## Work request
Which lines of the entries contain the string "middle"? Please find them and copy them.

Content starts

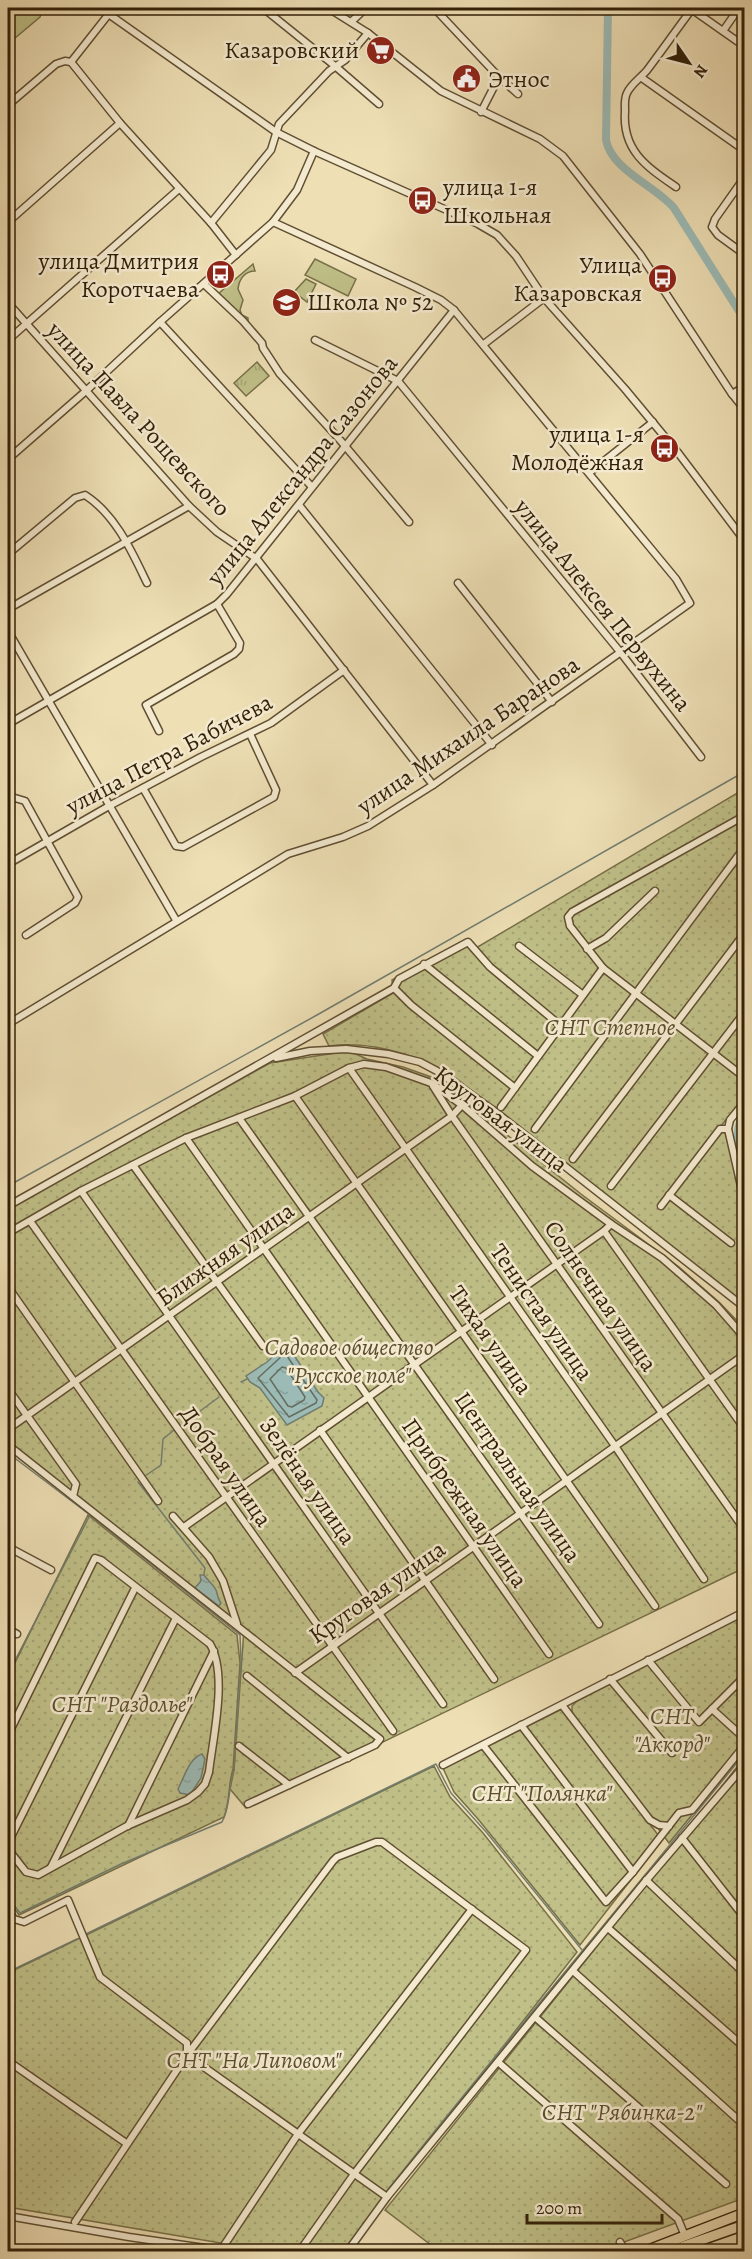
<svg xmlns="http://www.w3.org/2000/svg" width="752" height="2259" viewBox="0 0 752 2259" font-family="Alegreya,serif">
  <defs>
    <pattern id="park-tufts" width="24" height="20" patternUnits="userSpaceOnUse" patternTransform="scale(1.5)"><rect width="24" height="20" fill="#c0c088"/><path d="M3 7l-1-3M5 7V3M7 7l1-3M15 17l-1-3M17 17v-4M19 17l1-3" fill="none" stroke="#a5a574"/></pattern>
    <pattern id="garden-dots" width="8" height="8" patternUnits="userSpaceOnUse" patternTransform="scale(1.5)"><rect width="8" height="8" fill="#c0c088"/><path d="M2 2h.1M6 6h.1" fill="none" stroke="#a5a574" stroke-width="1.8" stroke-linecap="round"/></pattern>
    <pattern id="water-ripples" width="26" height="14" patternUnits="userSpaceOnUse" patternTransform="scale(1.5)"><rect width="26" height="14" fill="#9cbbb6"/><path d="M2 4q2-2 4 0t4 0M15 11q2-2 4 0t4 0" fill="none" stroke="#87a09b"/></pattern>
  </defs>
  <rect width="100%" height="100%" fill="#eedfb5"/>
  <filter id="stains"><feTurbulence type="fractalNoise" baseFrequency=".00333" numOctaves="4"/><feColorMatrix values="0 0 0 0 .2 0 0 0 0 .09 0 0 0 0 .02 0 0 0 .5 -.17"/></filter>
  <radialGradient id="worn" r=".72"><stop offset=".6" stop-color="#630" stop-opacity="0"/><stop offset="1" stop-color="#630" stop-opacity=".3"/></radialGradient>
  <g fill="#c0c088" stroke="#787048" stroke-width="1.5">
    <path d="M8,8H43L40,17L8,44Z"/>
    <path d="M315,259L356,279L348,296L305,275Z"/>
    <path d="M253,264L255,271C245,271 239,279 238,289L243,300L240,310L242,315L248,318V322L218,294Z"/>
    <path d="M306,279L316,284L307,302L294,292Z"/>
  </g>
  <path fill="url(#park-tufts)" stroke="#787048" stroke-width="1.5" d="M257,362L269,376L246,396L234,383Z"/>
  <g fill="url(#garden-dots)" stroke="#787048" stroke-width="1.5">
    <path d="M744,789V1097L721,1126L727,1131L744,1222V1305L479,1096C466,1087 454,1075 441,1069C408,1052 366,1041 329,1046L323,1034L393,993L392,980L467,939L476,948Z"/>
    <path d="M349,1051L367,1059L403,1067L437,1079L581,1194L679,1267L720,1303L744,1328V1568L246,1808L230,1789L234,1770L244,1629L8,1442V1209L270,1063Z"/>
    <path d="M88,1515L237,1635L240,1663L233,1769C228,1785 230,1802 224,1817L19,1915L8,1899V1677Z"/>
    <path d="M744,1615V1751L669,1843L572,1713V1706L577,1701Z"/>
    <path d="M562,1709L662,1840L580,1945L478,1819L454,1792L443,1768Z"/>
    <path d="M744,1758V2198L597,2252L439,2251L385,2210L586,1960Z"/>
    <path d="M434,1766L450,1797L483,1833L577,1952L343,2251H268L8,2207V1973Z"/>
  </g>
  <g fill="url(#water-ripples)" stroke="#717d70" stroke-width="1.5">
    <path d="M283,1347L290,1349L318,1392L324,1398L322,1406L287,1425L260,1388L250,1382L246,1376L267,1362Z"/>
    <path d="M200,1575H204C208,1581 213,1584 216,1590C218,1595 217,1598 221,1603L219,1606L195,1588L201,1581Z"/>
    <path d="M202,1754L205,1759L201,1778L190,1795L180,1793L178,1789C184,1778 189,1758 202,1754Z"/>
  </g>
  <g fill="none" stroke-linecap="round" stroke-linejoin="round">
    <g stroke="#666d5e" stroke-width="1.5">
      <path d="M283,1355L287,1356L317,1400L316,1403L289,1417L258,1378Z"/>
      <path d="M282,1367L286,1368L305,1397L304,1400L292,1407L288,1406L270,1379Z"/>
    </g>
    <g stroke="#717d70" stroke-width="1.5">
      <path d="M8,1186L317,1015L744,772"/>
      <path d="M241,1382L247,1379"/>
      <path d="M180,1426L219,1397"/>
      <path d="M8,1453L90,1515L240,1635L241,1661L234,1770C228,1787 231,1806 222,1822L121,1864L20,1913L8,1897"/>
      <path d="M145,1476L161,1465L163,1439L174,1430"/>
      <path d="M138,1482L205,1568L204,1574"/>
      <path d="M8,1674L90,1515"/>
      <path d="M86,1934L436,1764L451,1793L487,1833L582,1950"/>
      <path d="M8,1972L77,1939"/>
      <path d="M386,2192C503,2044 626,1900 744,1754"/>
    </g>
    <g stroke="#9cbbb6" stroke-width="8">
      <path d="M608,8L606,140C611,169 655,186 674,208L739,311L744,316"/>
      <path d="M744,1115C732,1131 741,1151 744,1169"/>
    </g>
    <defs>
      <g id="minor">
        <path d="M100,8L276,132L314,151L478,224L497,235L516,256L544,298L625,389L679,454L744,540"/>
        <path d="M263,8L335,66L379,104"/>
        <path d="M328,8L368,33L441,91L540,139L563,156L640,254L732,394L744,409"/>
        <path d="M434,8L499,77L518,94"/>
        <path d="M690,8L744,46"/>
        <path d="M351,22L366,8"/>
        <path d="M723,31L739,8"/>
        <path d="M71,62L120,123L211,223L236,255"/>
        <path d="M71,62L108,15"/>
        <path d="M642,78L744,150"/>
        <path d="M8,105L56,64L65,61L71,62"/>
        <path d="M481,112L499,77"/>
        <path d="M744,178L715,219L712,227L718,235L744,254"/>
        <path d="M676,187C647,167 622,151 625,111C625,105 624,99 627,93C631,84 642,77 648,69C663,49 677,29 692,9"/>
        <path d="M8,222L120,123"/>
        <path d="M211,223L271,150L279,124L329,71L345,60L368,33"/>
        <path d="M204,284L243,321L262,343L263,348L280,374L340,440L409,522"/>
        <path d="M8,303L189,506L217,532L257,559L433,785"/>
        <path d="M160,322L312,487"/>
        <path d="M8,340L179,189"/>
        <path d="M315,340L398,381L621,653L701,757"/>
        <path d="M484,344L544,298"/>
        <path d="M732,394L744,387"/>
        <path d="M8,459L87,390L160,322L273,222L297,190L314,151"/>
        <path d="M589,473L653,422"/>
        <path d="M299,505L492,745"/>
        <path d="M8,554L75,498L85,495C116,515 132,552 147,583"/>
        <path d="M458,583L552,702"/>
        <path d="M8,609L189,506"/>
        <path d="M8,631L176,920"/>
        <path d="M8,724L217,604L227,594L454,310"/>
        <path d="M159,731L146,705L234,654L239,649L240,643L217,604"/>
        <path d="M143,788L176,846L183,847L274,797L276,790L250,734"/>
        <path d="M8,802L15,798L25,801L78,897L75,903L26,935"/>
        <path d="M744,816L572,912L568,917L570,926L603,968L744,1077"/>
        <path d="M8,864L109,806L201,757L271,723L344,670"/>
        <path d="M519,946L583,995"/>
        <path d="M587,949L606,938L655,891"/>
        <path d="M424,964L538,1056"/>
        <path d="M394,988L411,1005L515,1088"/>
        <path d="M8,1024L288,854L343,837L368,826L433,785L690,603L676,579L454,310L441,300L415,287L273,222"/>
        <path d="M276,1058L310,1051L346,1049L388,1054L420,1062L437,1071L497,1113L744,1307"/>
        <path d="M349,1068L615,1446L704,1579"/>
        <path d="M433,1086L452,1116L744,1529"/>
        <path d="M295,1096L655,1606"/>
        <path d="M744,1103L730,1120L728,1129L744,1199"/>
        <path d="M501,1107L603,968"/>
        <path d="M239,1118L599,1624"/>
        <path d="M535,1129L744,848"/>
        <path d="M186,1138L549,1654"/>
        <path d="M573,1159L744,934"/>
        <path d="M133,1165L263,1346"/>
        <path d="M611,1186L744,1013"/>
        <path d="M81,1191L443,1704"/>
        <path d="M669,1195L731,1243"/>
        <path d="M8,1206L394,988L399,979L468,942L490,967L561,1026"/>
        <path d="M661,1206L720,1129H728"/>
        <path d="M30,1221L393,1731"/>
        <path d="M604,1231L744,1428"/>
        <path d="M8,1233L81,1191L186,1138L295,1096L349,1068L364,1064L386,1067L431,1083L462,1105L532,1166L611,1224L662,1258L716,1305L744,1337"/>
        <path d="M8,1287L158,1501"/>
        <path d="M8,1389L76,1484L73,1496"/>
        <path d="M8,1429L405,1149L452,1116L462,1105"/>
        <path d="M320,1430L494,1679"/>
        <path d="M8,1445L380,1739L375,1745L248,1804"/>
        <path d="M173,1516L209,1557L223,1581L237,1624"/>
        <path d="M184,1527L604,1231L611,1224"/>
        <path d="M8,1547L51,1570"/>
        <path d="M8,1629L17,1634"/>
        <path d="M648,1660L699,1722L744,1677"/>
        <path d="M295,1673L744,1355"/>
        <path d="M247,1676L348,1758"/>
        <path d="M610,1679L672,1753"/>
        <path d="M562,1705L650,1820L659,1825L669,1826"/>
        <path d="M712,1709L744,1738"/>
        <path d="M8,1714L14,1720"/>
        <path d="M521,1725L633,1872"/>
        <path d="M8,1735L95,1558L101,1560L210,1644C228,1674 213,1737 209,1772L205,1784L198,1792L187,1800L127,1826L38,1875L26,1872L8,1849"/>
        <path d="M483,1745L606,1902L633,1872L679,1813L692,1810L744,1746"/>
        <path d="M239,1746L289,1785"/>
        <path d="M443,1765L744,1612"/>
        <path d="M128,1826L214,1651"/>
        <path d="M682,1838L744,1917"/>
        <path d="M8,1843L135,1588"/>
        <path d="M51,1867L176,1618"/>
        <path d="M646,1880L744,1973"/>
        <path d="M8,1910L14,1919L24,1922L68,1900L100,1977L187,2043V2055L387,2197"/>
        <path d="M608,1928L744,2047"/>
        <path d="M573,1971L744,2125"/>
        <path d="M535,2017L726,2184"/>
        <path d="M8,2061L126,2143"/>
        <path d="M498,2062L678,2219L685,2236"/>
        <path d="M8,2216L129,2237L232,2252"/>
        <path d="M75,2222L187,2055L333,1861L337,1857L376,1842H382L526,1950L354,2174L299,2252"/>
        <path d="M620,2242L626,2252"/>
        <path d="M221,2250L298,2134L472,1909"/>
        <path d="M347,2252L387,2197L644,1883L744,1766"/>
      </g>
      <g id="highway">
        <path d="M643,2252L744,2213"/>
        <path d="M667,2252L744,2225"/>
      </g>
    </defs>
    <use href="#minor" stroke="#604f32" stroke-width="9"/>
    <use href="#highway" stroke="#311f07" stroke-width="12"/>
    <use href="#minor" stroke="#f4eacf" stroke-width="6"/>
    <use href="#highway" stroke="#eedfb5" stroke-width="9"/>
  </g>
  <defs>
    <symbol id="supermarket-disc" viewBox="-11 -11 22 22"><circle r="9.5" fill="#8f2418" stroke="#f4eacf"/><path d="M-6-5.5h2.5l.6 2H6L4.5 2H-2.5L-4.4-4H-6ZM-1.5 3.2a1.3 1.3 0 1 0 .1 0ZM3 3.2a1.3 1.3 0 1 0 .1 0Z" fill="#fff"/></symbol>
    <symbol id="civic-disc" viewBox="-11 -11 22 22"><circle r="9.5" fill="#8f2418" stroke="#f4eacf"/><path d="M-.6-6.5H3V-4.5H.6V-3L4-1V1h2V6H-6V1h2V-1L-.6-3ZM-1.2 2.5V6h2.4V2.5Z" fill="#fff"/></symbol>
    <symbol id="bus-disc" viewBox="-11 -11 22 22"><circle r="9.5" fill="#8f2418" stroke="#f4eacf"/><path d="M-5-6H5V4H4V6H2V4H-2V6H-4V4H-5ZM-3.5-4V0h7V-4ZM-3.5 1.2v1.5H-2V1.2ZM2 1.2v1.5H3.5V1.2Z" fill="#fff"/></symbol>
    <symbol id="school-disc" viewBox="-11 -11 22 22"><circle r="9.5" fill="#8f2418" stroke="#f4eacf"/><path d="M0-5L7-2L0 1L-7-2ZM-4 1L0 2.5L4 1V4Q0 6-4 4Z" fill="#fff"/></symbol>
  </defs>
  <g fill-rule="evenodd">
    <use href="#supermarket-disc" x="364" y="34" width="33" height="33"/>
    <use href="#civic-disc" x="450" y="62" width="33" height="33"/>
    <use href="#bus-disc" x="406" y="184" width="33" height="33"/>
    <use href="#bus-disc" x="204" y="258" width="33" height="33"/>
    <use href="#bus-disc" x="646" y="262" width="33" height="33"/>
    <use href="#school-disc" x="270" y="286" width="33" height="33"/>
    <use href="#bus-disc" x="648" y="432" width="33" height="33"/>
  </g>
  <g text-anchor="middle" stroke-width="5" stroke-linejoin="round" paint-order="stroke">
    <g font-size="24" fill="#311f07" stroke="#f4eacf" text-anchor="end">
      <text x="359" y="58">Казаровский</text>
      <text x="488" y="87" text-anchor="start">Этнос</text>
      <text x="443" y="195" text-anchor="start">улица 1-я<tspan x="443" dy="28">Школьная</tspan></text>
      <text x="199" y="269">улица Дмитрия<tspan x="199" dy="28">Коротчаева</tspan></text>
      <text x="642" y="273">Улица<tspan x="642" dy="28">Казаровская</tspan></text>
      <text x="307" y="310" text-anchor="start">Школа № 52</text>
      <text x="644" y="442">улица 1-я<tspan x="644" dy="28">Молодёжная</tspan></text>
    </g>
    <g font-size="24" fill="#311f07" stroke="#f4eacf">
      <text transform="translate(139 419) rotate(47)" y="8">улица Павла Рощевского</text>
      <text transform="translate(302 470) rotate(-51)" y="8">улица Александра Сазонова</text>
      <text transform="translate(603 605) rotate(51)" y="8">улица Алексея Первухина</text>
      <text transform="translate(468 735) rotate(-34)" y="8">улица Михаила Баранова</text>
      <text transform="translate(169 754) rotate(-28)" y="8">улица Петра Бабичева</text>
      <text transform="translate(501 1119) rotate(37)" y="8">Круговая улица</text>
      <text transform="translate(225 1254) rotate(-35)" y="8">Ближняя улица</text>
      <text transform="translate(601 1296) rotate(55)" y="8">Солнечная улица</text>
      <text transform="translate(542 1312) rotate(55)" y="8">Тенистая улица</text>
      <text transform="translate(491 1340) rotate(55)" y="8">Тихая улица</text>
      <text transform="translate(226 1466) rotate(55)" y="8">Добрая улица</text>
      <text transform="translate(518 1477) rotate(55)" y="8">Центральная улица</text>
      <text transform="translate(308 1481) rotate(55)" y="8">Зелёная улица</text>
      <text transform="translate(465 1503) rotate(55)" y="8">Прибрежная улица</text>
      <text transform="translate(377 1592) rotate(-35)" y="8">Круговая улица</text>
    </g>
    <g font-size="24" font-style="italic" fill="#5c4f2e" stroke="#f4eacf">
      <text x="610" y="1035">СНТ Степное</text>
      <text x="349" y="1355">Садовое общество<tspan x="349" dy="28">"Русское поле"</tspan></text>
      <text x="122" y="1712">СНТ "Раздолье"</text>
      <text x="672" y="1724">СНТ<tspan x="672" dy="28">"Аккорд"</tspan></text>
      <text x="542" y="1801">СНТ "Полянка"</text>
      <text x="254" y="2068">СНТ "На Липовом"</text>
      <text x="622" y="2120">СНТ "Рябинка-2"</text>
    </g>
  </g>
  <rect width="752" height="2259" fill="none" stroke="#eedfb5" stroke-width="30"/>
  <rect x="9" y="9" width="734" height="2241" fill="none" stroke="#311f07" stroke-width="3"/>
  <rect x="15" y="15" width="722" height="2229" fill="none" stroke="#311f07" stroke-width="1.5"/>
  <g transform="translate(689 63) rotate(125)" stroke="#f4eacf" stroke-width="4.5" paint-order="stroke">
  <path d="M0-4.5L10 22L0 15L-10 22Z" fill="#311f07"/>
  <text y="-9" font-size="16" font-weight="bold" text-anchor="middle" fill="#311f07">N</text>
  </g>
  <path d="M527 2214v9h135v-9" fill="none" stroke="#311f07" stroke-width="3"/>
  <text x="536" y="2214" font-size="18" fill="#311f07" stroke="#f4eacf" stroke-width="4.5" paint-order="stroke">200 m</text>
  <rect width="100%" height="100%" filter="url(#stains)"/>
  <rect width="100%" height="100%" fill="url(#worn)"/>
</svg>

Content ends

## Answer section
  <g text-anchor="middle" stroke-width="5" stroke-linejoin="round" paint-order="stroke">
  <text y="-9" font-size="16" font-weight="bold" text-anchor="middle" fill="#311f07">N</text>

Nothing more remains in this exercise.